KJC: I really love science, especially cosmology, so when I was asked to write for Mélomanie, I thought they would be the perfect ensemble. Their integration of the viola da gamba and harpsichord allows for hinting at the history from which our current understanding of the world grows, as well as the more modern instruments, allowing for a more current feel. Each movement started with some concept within a scientific discovery, then I allowed myself to brainstorm ways that I could represent those ideas musically. Each idea was developed with a hope that it would work!
TSD: What do you want the audience to take away from this piece?
KJC: I would love for the audience to walk away with an intellectual itch to learn more about these discoveries. Musically, I’d love for people to come away with a sense that their preconceived notions of historical instruments – such as the harpsichord and viola da gamba – are too limited, and these instruments have within them the ability to play far more than their ‘standard’ repertoire.
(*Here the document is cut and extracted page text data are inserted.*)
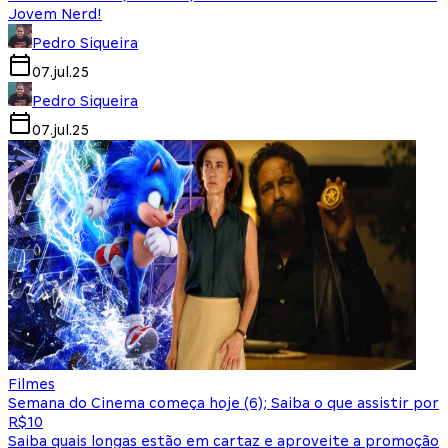
Jovem Nerd!
Pedro Siqueira
07.jul.25
Pedro Siqueira
07.jul.25
Filmes
Semana do Cinema começa hoje (6); Saiba o que assistir por
R$10
Saiba quais longas estão em cartaz e aproveite a promoção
TSD: Who are some of your favorite composers?
KJC: I have a wide range of influences. Classically, I’d say my favorites are standard names as well as modern composers that are less well known: Stravinsky (obviously), Richard Danielpour, Christopher Rouse, John Corigliano, Roland Dyens, Astor Piazzolla, and Nikita Koshkin. Heightened emotions tend to pique my interest in music, and works by these composers tend to be very emotional – whether anger, passion, grief or other emotions are the centerpiece – I love them all.
Away from classical is Antonio Carlos Jobim, who wrote some of the most amazing Latin pieces ever. Really just a fountain of inspiration! I’ve also been a fan of rock music since middle school, so I’m definitely influenced by the likes of YES, Queen, Symphony X, Mattias Eklundh, and recently Native Construct. My taste has just been pushing more into the classically-influenced rock styles since those youthful introductions to rock.
TSD: Where did you study and who were your mentors?
KJC: I received my bachelor’s degree in audio recording from Bloomsburg University. Simultaneously, I began composing with Dr. Patrick Long at nearby Susquehanna University. I went on to get my master’s degree in music composition at the University of Delaware, where I studied with Dr. Andrew Bleckner and Dr. Jennifer Barker. I also studied guitar at Bloomsburg University with Dr. Matthew Slotkin and received a master’s degree in guitar performance from the University of Delaware, working with Christiaan Taggart.
TSD: What do you feel is the hardest part of the creative process?
KJC: The hardest part of writing for me is always starting the piece. I don’t typically start with an idea of a sound that I want, so it’s a trial-and-error game to find a snippet of an idea worth pursuing and building. The idea of this piece allowed me to have a philosophical sense of where to start, so the notes were a bit easier to discover, but starting still took some time.
TSD: What song or composition (current or past) do you wish you had written?
KJC: This list could go on for pages! I’d say The Rite of Spring by Stravinsky, Circus Maximus by John Corigliano, Allegro Barbaro by Bela Bartok, the whole “Night at the Opera” album by Queen, and many more.
TSD: Where will you appear next?
KJC: I have a performance with the Wilmington Classical Guitar Society at 7:30 p.m. Nov. 12 at The Music School of Delaware. The program will feature only my own compositions and include solo guitar, duos and small ensemble works. It will be fun as well!